If You'd Invested $100 in Palantir Stock 5 Years Ago, Here's How Much You'd Have Today

PLTR
Artificial IntelligenceTechnology & InnovationCompany FundamentalsCorporate EarningsInterest Rates & YieldsInvestor Sentiment & PositioningMarket Technicals & Flows
If You'd Invested $100 in Palantir Stock 5 Years Ago, Here's How Much You'd Have Today

Over the past five years Palantir has delivered a roughly 9.4x return—$100 invested five years ago would be about $935 today—after a volatile ride that saw a peak above $200 in early 2021 and a trough under $34 in December 2022. The recent rally has been driven by renewed investor interest in generative AI and strong customer productivity gains from its Artificial Intelligence Platform (AIP), which helped accelerate revenue growth, but the stock faces valuation risk after a November pullback and still trades at a P/E north of 390, leaving near-term direction uncertain.

Analysis

Palantir has delivered a roughly 9.35x return over the past five years — $100 invested five years ago would be about $935 today — but that performance has been accompanied by extreme volatility, with a peak position value above $200 in early 2021 and a trough under $34 in December 2022. The article attributes the recent multi-quarter rally primarily to renewed investor interest in generative AI and reported productivity gains from its Artificial Intelligence Platform (AIP), which coincided with accelerating revenue growth and strong investor bidding over the last year.

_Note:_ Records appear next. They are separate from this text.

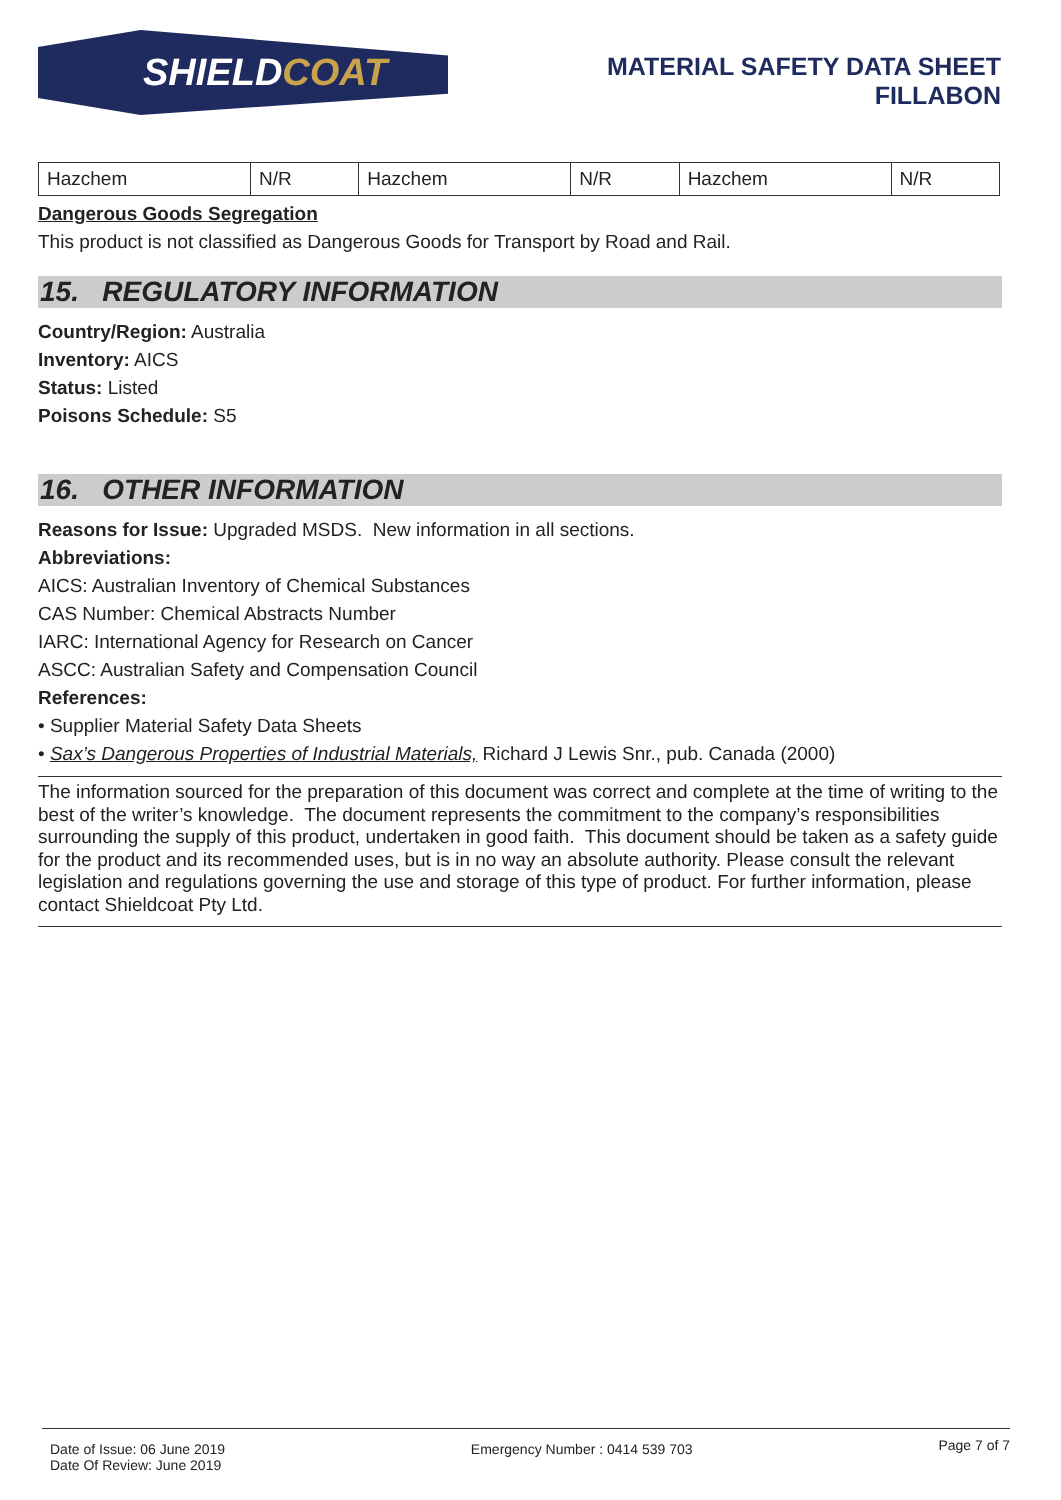SHIELD COAT
MATERIAL SAFETY DATA SHEET
FILLABON
| Hazchem | N/R | Hazchem | N/R | Hazchem | N/R |
Dangerous Goods Segregation
This product is not classified as Dangerous Goods for Transport by Road and Rail.
15. REGULATORY INFORMATION
Country/Region: Australia
Inventory: AICS
Status: Listed
Poisons Schedule: S5
16. OTHER INFORMATION
Reasons for Issue: Upgraded MSDS. New information in all sections.
Abbreviations:
AICS: Australian Inventory of Chemical Substances
CAS Number: Chemical Abstracts Number
IARC: International Agency for Research on Cancer
ASCC: Australian Safety and Compensation Council
References:
• Supplier Material Safety Data Sheets
• Sax’s Dangerous Properties of Industrial Materials, Richard J Lewis Snr., pub. Canada (2000)
The information sourced for the preparation of this document was correct and complete at the time of writing to the best of the writer’s knowledge. The document represents the commitment to the company’s responsibilities surrounding the supply of this product, undertaken in good faith. This document should be taken as a safety guide for the product and its recommended uses, but is in no way an absolute authority. Please consult the relevant legislation and regulations governing the use and storage of this type of product. For further information, please contact Shieldcoat Pty Ltd.
Date of Issue: 06 June 2019
Date Of Review: June 2019
Emergency Number : 0414 539 703
Page 7 of 7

Despite the rally, the stock carries elevated valuation risk: the share price still implies a P/E north of 390 and the name experienced a meaningful selloff in November, leaving near-term direction ambiguous. Signal outputs show mildly positive sentiment (0.3) and modest market-impact scoring (0.35), consistent with investor enthusiasm tempered by the stock's volatile technical profile. Investors therefore face a trade-off between exposure to secular AI-driven growth via AIP and susceptibility to valuation-driven pullbacks pending concrete follow-through in earnings and customer adoption metrics. Key risks are valuation compression if revenue growth slows and continued headline-driven volatility; the recent selloff could be a transient pullback or the start of a broader correction, a distinction that requires confirmation from subsequent revenue/margin and customer win cadence data.